═════ EXERCISE INPUT ═════
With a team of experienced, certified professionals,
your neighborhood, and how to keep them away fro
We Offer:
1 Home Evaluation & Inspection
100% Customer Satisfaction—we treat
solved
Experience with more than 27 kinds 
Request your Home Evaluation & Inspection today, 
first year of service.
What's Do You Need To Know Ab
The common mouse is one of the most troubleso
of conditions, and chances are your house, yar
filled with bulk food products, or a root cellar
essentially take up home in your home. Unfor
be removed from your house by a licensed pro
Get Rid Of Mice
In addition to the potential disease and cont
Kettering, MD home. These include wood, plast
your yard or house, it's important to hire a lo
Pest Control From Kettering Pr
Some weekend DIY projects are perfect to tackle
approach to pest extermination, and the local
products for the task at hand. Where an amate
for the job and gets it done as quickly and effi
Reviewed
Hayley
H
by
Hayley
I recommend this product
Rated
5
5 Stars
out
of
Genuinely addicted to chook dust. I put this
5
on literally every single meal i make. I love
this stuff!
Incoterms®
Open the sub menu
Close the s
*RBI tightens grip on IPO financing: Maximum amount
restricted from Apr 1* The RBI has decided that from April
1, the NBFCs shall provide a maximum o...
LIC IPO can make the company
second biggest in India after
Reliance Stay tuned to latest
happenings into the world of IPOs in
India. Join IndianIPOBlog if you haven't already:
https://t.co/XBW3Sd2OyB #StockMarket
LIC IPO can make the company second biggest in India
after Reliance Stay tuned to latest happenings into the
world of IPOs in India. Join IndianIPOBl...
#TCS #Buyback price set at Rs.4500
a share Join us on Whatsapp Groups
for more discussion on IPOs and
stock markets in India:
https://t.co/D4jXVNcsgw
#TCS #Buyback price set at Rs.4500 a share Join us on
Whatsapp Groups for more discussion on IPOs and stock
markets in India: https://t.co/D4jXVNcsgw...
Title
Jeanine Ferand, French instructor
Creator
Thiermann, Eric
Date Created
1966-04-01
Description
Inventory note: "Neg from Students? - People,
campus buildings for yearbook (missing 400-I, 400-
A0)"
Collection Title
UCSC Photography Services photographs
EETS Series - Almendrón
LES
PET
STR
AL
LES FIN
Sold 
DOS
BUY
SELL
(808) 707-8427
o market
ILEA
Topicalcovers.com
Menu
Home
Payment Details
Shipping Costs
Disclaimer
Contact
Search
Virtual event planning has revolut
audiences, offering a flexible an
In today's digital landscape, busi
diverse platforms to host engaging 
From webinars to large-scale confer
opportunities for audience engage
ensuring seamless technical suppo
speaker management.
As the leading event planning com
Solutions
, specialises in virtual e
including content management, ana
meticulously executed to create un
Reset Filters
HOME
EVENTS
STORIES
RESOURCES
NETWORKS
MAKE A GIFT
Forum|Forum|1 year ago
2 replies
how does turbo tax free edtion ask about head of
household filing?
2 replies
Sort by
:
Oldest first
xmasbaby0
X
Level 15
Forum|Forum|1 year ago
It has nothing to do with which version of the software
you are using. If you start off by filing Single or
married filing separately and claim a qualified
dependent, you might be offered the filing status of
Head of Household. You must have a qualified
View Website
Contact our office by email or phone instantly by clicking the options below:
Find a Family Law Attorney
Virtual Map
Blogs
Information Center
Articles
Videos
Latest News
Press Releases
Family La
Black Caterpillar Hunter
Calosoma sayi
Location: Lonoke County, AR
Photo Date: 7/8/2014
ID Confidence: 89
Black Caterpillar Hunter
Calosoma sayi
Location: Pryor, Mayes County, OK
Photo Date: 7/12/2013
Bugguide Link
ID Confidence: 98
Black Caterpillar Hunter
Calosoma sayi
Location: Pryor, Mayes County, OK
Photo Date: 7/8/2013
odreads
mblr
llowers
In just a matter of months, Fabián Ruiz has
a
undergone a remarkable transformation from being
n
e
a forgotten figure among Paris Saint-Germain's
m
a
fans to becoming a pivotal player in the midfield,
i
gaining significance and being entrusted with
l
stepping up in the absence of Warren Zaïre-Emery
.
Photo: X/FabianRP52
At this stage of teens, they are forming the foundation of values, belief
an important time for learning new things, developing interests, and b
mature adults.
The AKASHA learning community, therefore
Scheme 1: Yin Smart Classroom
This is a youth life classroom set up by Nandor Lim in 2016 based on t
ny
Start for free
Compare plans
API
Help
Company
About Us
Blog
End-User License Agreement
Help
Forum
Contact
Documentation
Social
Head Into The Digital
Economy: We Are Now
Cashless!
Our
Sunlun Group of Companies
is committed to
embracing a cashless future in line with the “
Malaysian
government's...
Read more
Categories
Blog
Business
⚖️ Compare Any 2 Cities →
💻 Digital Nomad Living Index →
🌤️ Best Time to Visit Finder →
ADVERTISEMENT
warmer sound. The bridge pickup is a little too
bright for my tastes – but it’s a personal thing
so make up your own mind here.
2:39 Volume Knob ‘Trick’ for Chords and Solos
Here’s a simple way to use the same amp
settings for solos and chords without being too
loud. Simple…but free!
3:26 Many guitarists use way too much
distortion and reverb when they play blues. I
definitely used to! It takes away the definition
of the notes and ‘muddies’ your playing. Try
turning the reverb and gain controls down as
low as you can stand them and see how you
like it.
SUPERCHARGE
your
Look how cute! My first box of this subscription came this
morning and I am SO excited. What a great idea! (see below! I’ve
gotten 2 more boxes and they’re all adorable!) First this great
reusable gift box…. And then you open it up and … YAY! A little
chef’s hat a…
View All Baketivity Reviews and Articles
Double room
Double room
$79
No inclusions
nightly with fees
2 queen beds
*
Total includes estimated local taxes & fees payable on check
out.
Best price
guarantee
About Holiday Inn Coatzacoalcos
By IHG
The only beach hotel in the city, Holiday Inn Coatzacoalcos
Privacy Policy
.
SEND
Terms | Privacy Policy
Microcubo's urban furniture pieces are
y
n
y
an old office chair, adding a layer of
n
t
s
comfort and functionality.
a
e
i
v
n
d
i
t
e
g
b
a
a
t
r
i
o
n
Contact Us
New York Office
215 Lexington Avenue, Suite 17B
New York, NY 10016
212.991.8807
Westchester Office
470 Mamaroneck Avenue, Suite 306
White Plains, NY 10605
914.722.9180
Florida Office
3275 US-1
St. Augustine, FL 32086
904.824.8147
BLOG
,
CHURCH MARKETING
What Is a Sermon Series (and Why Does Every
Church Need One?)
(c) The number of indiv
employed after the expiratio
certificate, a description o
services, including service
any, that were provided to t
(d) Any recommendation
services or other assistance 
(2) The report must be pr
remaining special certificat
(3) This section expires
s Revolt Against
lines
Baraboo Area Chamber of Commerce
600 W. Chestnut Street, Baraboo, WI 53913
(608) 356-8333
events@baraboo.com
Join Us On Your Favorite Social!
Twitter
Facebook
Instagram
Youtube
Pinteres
═════
TASK INSTRUCTIONS:
Return, without any change, the lines of the listing from the first one down to and including the line that contains "after Reliance Stay".

OUTPUT:
With a team of experienced, certified professionals,
your neighborhood, and how to keep them away fro
We Offer:
1 Home Evaluation & Inspection
100% Customer Satisfaction—we treat
solved
Experience with more than 27 kinds 
Request your Home Evaluation & Inspection today, 
first year of service.
What's Do You Need To Know Ab
The common mouse is one of the most troubleso
of conditions, and chances are your house, yar
filled with bulk food products, or a root cellar
essentially take up home in your home. Unfor
be removed from your house by a licensed pro
Get Rid Of Mice
In addition to the potential disease and cont
Kettering, MD home. These include wood, plast
your yard or house, it's important to hire a lo
Pest Control From Kettering Pr
Some weekend DIY projects are perfect to tackle
approach to pest extermination, and the local
products for the task at hand. Where an amate
for the job and gets it done as quickly and effi
Reviewed
Hayley
H
by
Hayley
I recommend this product
Rated
5
5 Stars
out
of
Genuinely addicted to chook dust. I put this
5
on literally every single meal i make. I love
this stuff!
Incoterms®
Open the sub menu
Close the s
*RBI tightens grip on IPO financing: Maximum amount
restricted from Apr 1* The RBI has decided that from April
1, the NBFCs shall provide a maximum o...
LIC IPO can make the company
second biggest in India after
Reliance Stay tuned to latest
happenings into the world of IPOs in
India. Join IndianIPOBlog if you haven't already:
https://t.co/XBW3Sd2OyB #StockMarket
LIC IPO can make the company second biggest in India
after Reliance Stay tuned to latest happenings into the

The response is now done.